We found a small one during our tour and I dove down to point it out. The tour guide then filled us in.
It is a mushroom coral. The fascinating thing about them is that they don’t attach themselves to a rock or other structure like all other coral. They a free floating, just sitting on the bottom. This does mean though that forces of nature can flip them over pretty easily, which makes them more vulnerable to abuse.
I only saw two of those during our reef tour, but they were extremely abundant on Kenawa island, in all sorts of shapes and sizes.
We ran into huge pods of those moon jellyfish, but thankfully they aren’t harmful. No, it’s the ones you can’t see that will sting you. The tide was going out by this point and the wave action was picking up. There was a small debris field we swam into and that’s when you will run into stinging jellyfish.
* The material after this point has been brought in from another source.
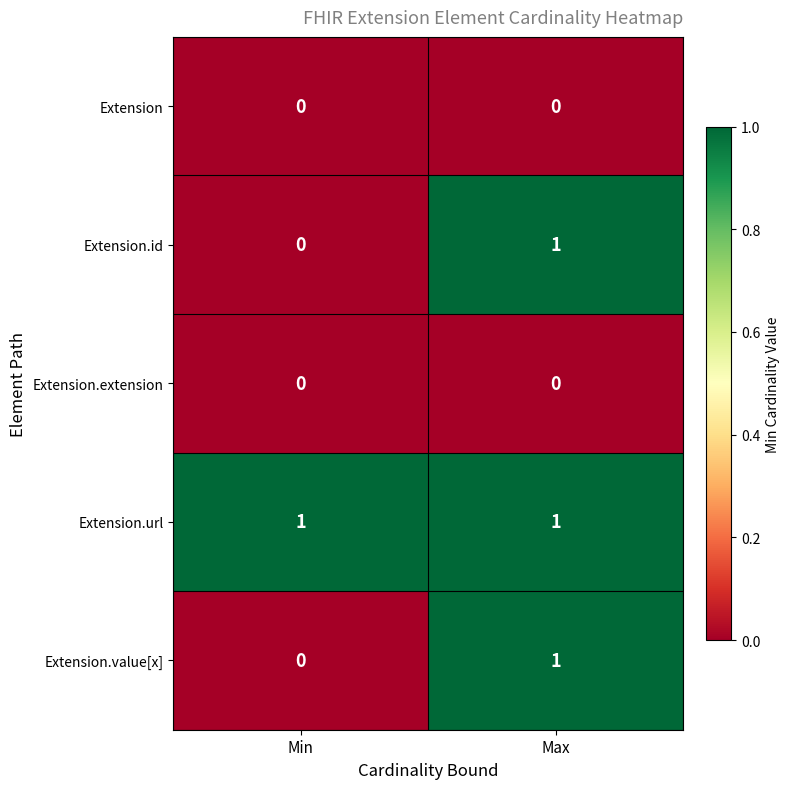

The value of Extension.id at Max is 1. True or false?

True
The debris doesn’t seem to need to be specific, but when I encountered them, it was usually things like floating leaves and other organic matter.
Anyway, our tour guide managed to get one wrapped around her hand, I had one zap the back of my left hand and my neck and Kat had a sting on one of her hands. It was mostly like a bee sting, these weren’t boxed jellyfish or manowars. After that happened I pulled my sleeves down over my hands to protect them. Yes we were all wearing wet suits as protection.
We saw lots of coral, and lots of fish and just before we got back to the main platform we saw two sea turtles feeding at the bottom. It may have not had quite the impact I was expecting, but the snorkeling tour was definitely worth it. If you ever get the chance, I highly recommend it.